**Task description:**
Take each line below that has "Budget" and copy it.

**Data:**
::::
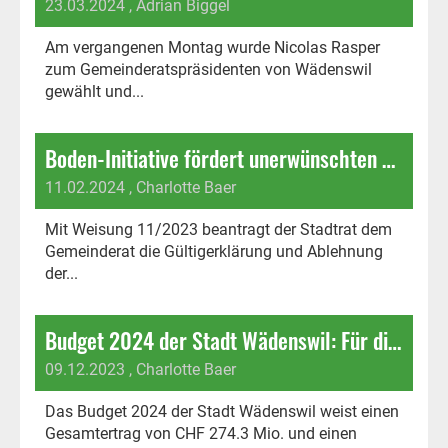
23.03.2024
, Adrian Biggel
Am vergangenen Montag wurde Nicolas Rasper
zum Gemeinderatspräsidenten von Wädenswil
gewählt und...
Boden-Initiative fördert unerwünschten Staatsbesitz an Grund und Boden
11.02.2024
, Charlotte Baer
Mit Weisung 11/2023 beantragt der Stadtrat dem
Gemeinderat die Gültigerklärung und Ablehnung
der...
Budget 2024 der Stadt Wädenswil: Für die SVP inakzeptabel
09.12.2023
, Charlotte Baer
Das Budget 2024 der Stadt Wädenswil weist einen
Gesamtertrag von CHF 274.3 Mio. und einen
::::
**Response to the exercise:**
Budget 2024 der Stadt Wädenswil: Für die SVP inakzeptabel
Das Budget 2024 der Stadt Wädenswil weist einen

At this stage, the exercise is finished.